Miami – Burger King restaurants are ready to join the 21st century.
A new prototype that opened in June at one of franchisee Magic Johnson’s restaurants in Miami’s Liberty City neighborhood aims to borrow a page from the Starbucks’ playbook and create a place to hang out.
Gone is the circa-1980s decor with the brown floor and nailed-down furniture. Instead, think industrial chic complete with high-top tables, plasma televisions, cobalt blue lighting fixtures and an etched glass noise buffer depicting a hamburger, fries and a Coke.
While the new look is expected to attract customers, the big selling point for franchisees is the economics. The new restaurant has half the seats and is about 30 percent cheaper to build than the old-style Burger King, which costs an average of $1.1 million, not including land costs. In an era of skyrocketing real estate prices, the new format also needs only half the land.
“It’s rare that you can take costs out of things and still end up with a better product,” said John Chidsey, Burger King’s president of the Americas.
Michael Mathis and his fiancée, Rashawn Kemp, like the change. The Miami couple pass by other Burger King restaurants to come and eat at the one in Liberty City about once a week.
“It’s the new era,” said Mathis, 28. “It’s a 2005 look. It’s clean. The service is faster. The employees smile more and greet you as a loyal customer.”
The idea for the updated format came as Burger King’s new management team started looking carefully at franchisee profitability.
Chidsey and his colleagues didn’t see the point of building restaurants with seating for 80 or 100 people when more than 70 percent of customers order their food to go. They concluded that franchisees were wasting money building burger palaces that their customers weren’t using.
But before designing a smaller store, management decided to test the theory. Cameras were planted in restaurants in Miami and several other markets to see how many seats were actually used.

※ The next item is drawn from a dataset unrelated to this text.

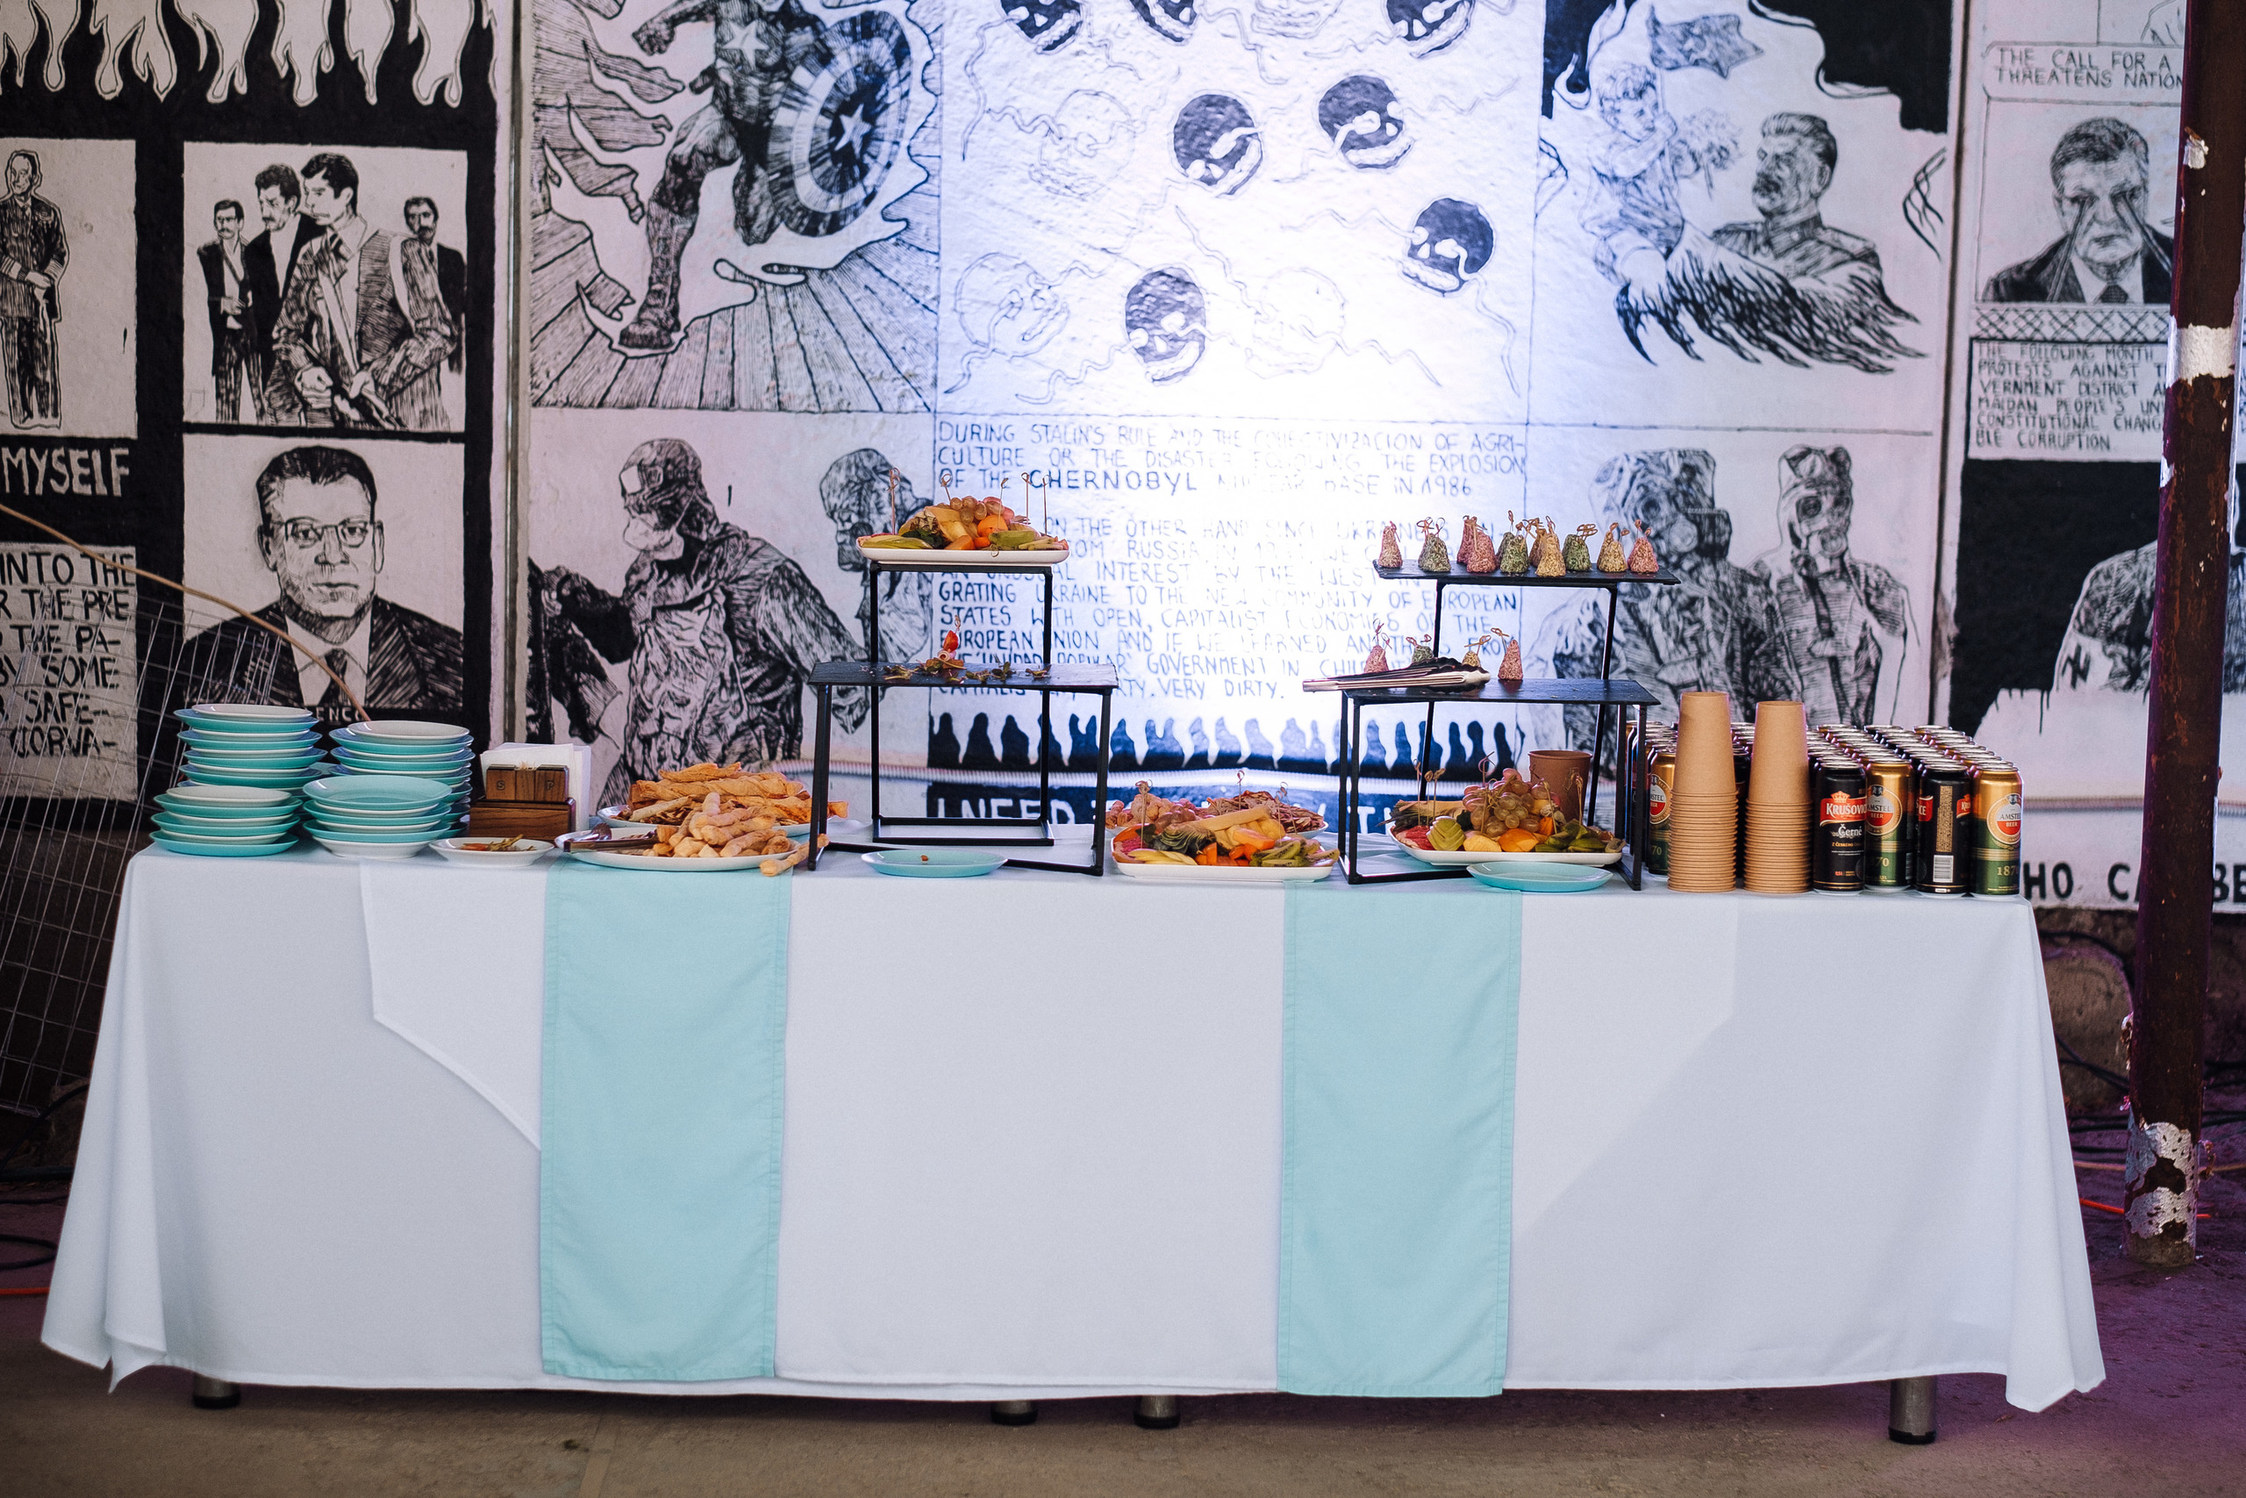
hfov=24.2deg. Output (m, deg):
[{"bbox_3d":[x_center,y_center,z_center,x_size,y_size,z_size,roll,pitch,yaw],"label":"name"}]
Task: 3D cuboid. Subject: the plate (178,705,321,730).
[{"bbox_3d":[-1.158,-0.032,6.926,0.190,0.022,0.190,1,6,0],"label":"plate"}]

The results: During an entire month, there were never more than 25 or 30 people in a restaurant at one time. That’s why the new format has only 40 seats, compared with 85 or 100 in a typical old store.
The hope is that by improving the return on capital investment, franchisees will be more inclined to build new restaurants. It’s up to franchisees whether they want to build the new model or the old one.
“This is just one option,” Chidsey said during a tour of the Liberty City store, which was rebuilt on the site of an old Burger King. “But I think you’ll see a majority of the new restaurants end up looking like this.”
In addition to the smaller seating area, the new restaurant also includes a smaller kitchen designed to improve speed of service. Gone is the extra space that everyone joked was big enough for a racquetball game and left employees running to assemble a customer’s order.
“We have made changes that let us be a lot more efficient,” said Jim Hyatt, executive vice president for global operations. “There’s also a labor savings of close to 2 percent. To a franchisee, that’s real dollars.”
After viewing a full-scale model of the new prototype at the franchisee convention in May, about 60 franchisees have already expressed interest. About a dozen locations are expected to be open by the fall.